→ INSTRUCTIONS FOR THE TASK
Reproduce each of the lines below word for word, keeping every number and symbol unchanged.

────────────────────

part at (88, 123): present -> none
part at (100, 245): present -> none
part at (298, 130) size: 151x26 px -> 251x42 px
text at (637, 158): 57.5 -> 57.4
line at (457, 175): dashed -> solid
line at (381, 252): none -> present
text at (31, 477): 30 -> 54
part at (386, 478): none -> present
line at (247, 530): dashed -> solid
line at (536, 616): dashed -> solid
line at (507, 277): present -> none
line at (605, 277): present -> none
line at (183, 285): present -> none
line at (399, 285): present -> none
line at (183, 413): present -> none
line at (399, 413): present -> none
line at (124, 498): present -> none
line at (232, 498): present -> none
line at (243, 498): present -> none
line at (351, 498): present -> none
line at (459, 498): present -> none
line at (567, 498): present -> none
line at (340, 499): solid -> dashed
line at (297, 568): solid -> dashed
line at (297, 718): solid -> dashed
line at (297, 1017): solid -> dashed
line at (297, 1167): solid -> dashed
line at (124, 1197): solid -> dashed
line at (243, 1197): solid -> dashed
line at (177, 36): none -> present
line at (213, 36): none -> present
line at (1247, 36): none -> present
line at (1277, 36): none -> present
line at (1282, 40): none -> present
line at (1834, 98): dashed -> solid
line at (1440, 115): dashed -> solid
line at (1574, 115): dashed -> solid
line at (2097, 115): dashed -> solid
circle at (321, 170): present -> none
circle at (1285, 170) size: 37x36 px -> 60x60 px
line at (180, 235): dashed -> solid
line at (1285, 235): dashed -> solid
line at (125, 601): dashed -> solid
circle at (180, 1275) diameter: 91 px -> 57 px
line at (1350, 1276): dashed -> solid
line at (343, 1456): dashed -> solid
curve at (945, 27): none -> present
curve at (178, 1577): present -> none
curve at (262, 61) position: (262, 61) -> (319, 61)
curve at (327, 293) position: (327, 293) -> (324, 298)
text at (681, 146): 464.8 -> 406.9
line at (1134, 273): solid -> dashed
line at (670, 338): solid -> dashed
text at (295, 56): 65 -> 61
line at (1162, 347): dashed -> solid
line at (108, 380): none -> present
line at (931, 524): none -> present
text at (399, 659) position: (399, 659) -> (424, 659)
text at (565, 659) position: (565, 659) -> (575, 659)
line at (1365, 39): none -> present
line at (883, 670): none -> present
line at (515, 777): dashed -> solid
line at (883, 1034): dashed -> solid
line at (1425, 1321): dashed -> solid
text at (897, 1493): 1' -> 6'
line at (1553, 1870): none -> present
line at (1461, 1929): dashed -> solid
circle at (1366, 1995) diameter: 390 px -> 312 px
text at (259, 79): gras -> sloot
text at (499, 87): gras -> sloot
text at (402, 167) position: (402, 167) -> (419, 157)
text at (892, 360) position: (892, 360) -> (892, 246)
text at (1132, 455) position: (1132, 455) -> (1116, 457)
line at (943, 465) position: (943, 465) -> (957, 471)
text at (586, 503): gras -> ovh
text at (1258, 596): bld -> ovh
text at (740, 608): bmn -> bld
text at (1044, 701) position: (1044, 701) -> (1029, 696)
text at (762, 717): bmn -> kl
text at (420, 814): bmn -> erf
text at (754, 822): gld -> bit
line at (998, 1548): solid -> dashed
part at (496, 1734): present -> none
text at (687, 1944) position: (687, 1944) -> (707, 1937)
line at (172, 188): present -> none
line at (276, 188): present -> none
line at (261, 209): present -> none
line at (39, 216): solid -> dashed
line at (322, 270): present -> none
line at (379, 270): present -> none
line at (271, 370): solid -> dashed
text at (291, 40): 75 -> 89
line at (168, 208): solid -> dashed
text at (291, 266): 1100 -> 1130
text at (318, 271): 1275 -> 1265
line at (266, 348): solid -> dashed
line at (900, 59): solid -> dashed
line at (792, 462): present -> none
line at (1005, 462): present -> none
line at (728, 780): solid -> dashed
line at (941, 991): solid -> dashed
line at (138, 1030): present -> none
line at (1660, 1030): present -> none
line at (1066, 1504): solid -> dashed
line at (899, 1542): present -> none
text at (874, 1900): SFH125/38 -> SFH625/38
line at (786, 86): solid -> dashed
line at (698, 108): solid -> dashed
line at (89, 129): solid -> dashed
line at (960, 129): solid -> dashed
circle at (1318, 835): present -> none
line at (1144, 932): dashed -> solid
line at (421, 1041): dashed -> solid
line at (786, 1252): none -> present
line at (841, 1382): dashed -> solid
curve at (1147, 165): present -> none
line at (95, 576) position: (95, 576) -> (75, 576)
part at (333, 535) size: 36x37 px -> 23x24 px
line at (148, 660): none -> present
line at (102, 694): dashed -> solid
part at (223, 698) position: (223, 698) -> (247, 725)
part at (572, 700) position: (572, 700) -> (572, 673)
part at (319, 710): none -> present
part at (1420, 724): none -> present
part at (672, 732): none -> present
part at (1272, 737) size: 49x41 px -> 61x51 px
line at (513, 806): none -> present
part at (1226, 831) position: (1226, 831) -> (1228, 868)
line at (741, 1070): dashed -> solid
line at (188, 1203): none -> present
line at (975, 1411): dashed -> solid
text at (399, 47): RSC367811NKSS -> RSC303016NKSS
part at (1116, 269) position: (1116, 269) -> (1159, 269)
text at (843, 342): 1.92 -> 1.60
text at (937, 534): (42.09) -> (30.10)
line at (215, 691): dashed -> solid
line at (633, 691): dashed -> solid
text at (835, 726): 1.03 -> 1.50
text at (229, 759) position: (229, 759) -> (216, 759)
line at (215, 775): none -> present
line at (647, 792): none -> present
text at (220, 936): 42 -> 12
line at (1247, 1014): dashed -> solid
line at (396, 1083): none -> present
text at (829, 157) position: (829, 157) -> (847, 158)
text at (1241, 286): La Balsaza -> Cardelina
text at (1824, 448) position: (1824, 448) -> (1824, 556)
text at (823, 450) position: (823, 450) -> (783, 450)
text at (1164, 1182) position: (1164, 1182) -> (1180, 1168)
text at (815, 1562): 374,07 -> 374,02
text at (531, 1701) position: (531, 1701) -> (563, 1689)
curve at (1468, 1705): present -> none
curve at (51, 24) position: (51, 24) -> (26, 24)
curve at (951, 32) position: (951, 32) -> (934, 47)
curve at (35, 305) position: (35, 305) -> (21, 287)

────────────────────

→ WRITTEN SOLUTION
part at (88, 123): present -> none
part at (100, 245): present -> none
part at (298, 130) size: 151x26 px -> 251x42 px
text at (637, 158): 57.5 -> 57.4
line at (457, 175): dashed -> solid
line at (381, 252): none -> present
text at (31, 477): 30 -> 54
part at (386, 478): none -> present
line at (247, 530): dashed -> solid
line at (536, 616): dashed -> solid
line at (507, 277): present -> none
line at (605, 277): present -> none
line at (183, 285): present -> none
line at (399, 285): present -> none
line at (183, 413): present -> none
line at (399, 413): present -> none
line at (124, 498): present -> none
line at (232, 498): present -> none
line at (243, 498): present -> none
line at (351, 498): present -> none
line at (459, 498): present -> none
line at (567, 498): present -> none
line at (340, 499): solid -> dashed
line at (297, 568): solid -> dashed
line at (297, 718): solid -> dashed
line at (297, 1017): solid -> dashed
line at (297, 1167): solid -> dashed
line at (124, 1197): solid -> dashed
line at (243, 1197): solid -> dashed
line at (177, 36): none -> present
line at (213, 36): none -> present
line at (1247, 36): none -> present
line at (1277, 36): none -> present
line at (1282, 40): none -> present
line at (1834, 98): dashed -> solid
line at (1440, 115): dashed -> solid
line at (1574, 115): dashed -> solid
line at (2097, 115): dashed -> solid
circle at (321, 170): present -> none
circle at (1285, 170) size: 37x36 px -> 60x60 px
line at (180, 235): dashed -> solid
line at (1285, 235): dashed -> solid
line at (125, 601): dashed -> solid
circle at (180, 1275) diameter: 91 px -> 57 px
line at (1350, 1276): dashed -> solid
line at (343, 1456): dashed -> solid
curve at (945, 27): none -> present
curve at (178, 1577): present -> none
curve at (262, 61) position: (262, 61) -> (319, 61)
curve at (327, 293) position: (327, 293) -> (324, 298)
text at (681, 146): 464.8 -> 406.9
line at (1134, 273): solid -> dashed
line at (670, 338): solid -> dashed
text at (295, 56): 65 -> 61
line at (1162, 347): dashed -> solid
line at (108, 380): none -> present
line at (931, 524): none -> present
text at (399, 659) position: (399, 659) -> (424, 659)
text at (565, 659) position: (565, 659) -> (575, 659)
line at (1365, 39): none -> present
line at (883, 670): none -> present
line at (515, 777): dashed -> solid
line at (883, 1034): dashed -> solid
line at (1425, 1321): dashed -> solid
text at (897, 1493): 1' -> 6'
line at (1553, 1870): none -> present
line at (1461, 1929): dashed -> solid
circle at (1366, 1995) diameter: 390 px -> 312 px
text at (259, 79): gras -> sloot
text at (499, 87): gras -> sloot
text at (402, 167) position: (402, 167) -> (419, 157)
text at (892, 360) position: (892, 360) -> (892, 246)
text at (1132, 455) position: (1132, 455) -> (1116, 457)
line at (943, 465) position: (943, 465) -> (957, 471)
text at (586, 503): gras -> ovh
text at (1258, 596): bld -> ovh
text at (740, 608): bmn -> bld
text at (1044, 701) position: (1044, 701) -> (1029, 696)
text at (762, 717): bmn -> kl
text at (420, 814): bmn -> erf
text at (754, 822): gld -> bit
line at (998, 1548): solid -> dashed
part at (496, 1734): present -> none
text at (687, 1944) position: (687, 1944) -> (707, 1937)
line at (172, 188): present -> none
line at (276, 188): present -> none
line at (261, 209): present -> none
line at (39, 216): solid -> dashed
line at (322, 270): present -> none
line at (379, 270): present -> none
line at (271, 370): solid -> dashed
text at (291, 40): 75 -> 89
line at (168, 208): solid -> dashed
text at (291, 266): 1100 -> 1130
text at (318, 271): 1275 -> 1265
line at (266, 348): solid -> dashed
line at (900, 59): solid -> dashed
line at (792, 462): present -> none
line at (1005, 462): present -> none
line at (728, 780): solid -> dashed
line at (941, 991): solid -> dashed
line at (138, 1030): present -> none
line at (1660, 1030): present -> none
line at (1066, 1504): solid -> dashed
line at (899, 1542): present -> none
text at (874, 1900): SFH125/38 -> SFH625/38
line at (786, 86): solid -> dashed
line at (698, 108): solid -> dashed
line at (89, 129): solid -> dashed
line at (960, 129): solid -> dashed
circle at (1318, 835): present -> none
line at (1144, 932): dashed -> solid
line at (421, 1041): dashed -> solid
line at (786, 1252): none -> present
line at (841, 1382): dashed -> solid
curve at (1147, 165): present -> none
line at (95, 576) position: (95, 576) -> (75, 576)
part at (333, 535) size: 36x37 px -> 23x24 px
line at (148, 660): none -> present
line at (102, 694): dashed -> solid
part at (223, 698) position: (223, 698) -> (247, 725)
part at (572, 700) position: (572, 700) -> (572, 673)
part at (319, 710): none -> present
part at (1420, 724): none -> present
part at (672, 732): none -> present
part at (1272, 737) size: 49x41 px -> 61x51 px
line at (513, 806): none -> present
part at (1226, 831) position: (1226, 831) -> (1228, 868)
line at (741, 1070): dashed -> solid
line at (188, 1203): none -> present
line at (975, 1411): dashed -> solid
text at (399, 47): RSC367811NKSS -> RSC303016NKSS
part at (1116, 269) position: (1116, 269) -> (1159, 269)
text at (843, 342): 1.92 -> 1.60
text at (937, 534): (42.09) -> (30.10)
line at (215, 691): dashed -> solid
line at (633, 691): dashed -> solid
text at (835, 726): 1.03 -> 1.50
text at (229, 759) position: (229, 759) -> (216, 759)
line at (215, 775): none -> present
line at (647, 792): none -> present
text at (220, 936): 42 -> 12
line at (1247, 1014): dashed -> solid
line at (396, 1083): none -> present
text at (829, 157) position: (829, 157) -> (847, 158)
text at (1241, 286): La Balsaza -> Cardelina
text at (1824, 448) position: (1824, 448) -> (1824, 556)
text at (823, 450) position: (823, 450) -> (783, 450)
text at (1164, 1182) position: (1164, 1182) -> (1180, 1168)
text at (815, 1562): 374,07 -> 374,02
text at (531, 1701) position: (531, 1701) -> (563, 1689)
curve at (1468, 1705): present -> none
curve at (51, 24) position: (51, 24) -> (26, 24)
curve at (951, 32) position: (951, 32) -> (934, 47)
curve at (35, 305) position: (35, 305) -> (21, 287)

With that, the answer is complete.